Из района привозили формалин, заставляли протравливать семена, обучали, как это делать, — уж совсем немыслимая новинка, ни в какие ворота не лезет: чтоб семена да травить! И надрывался начетчик Амос Власьич о светопреставлении и досадливо отмахивался от Покали, призывающего к выдержке и спокойствию. Но сам-то он отнюдь не был спокоен, заместитель председателя Петруха Федосеич!

Агрономы выводили народ жечь в полях пырей, вырывать с корнями сорняки, а учителя, закрывая с утра школу, вели ребятишек в степь, на Тугнуй — и обшаривала детвора сусличьи норы, водой и отравами выживала сусликов наружу, устраивала избиение. Ребятишкам что, им пообещали платить за каждую шкурку гривенник, вот они и стараются.

— И какой дурак, — рассуждали старики, — за пищуху деньги платить станет, где такая контора объявилась? Обман поди. И пошто им пищухи помешали? у нас их вон эсколь расплодилось, никогда не трогаем… Где их всех перебьешь, перетравишь, — чо напрасно…

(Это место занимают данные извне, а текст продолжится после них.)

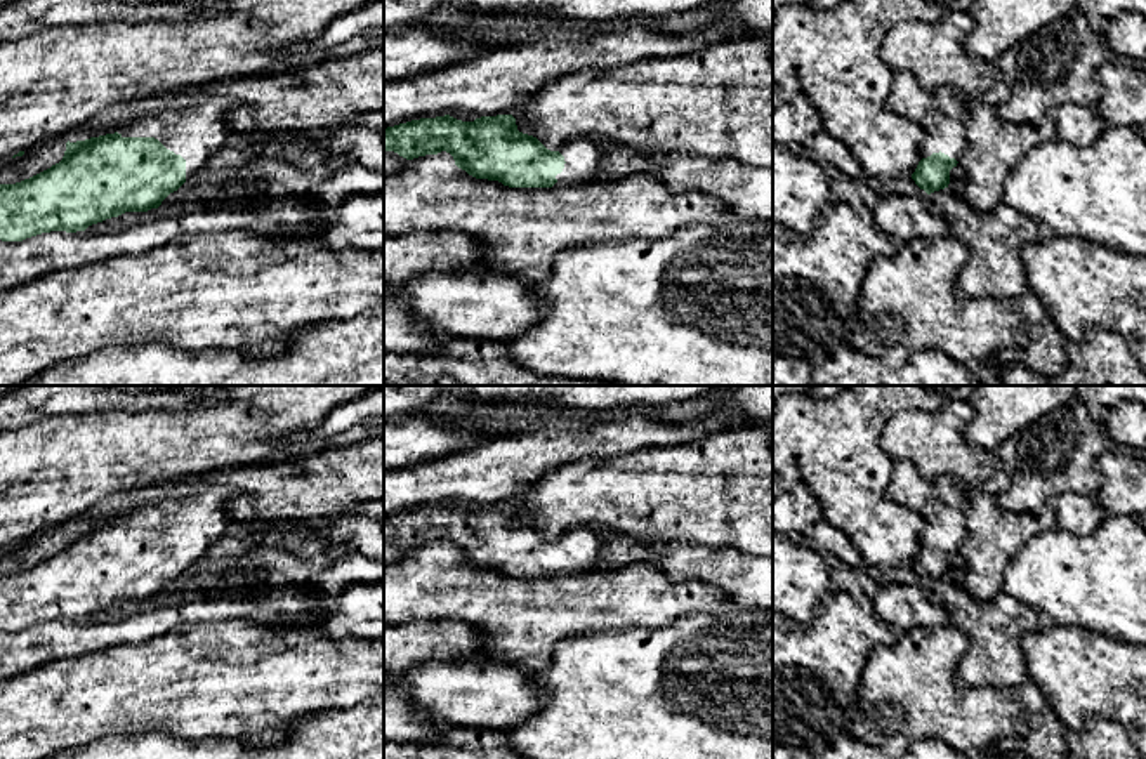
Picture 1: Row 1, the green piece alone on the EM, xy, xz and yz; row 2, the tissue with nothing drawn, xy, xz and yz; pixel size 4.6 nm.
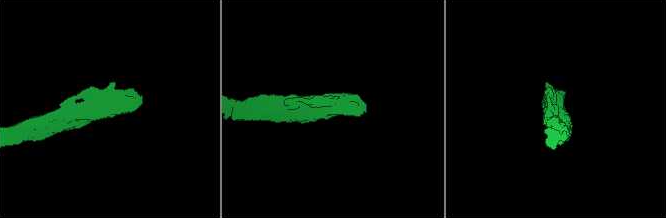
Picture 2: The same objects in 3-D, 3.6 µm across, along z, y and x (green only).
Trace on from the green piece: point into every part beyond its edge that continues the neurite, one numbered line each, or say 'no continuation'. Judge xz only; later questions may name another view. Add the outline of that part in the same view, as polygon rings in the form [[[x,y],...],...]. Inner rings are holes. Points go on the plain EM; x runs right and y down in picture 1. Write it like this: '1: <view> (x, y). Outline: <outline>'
1: xz (582, 544). Outline: [[[576,526],[557,540],[564,545],[564,558],[556,564],[554,575],[583,575],[592,571],[606,542],[597,535],[599,528]]]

Все это: и потравка семян, и триеры, и уничтожение сусликов — все, все клонилось к одному: больше, как можно больше хлеба. Семейщина видела в том дурной знак. Зачем большевикам потребовалось увеличивать урожай, — уж, конечно, не затем, чтоб шире мог торговать мужик на базаре, — не войну ли затевают, либо еще какую лихоту? Что-то такое немыслимое затеял город, дело идет к разору крестьянства, к тому, что оберут мужика как липку, да и пустят голышом по миру. Оно к тому и идет, рассуждала семейщина — на базарах пошло стеснение неслыханное, пуда хлеба в Заводе не продашь, цены вдруг заскакали вверх, купцы начисто поразорились, в Заводе пустили по миру жирного Моську Кельмана, лавку у него отобрали, самого в дальний какой-то Нарым выслали, в кооперации бестоварье, пустые полки… Что затеял город, куда это клонят большевики? Будто где-то, как тогда, в войну, разъялся большой рот и требовал: хлеба, мяса, хлеба! Тысячи, десятки тысяч центнеров хлеба… Ради хлеба, ради центнеров, — «вот ведь какое слово удумали!» — не давала власть никаких послаблений. Разве спроста выдумали большевики пятикратку, индивидуальное обложение? И новое неведомое слово зловещей бурей ворвалось в темное сознание семейщины — пятилетка: уж не она ли то, пятилетка, требовала столько хлеба и столько жертв, утеснений, лишений и обид? Шатался в уме народ Никольский, сеяли крепыши тревогу — и пригибали мужики головы.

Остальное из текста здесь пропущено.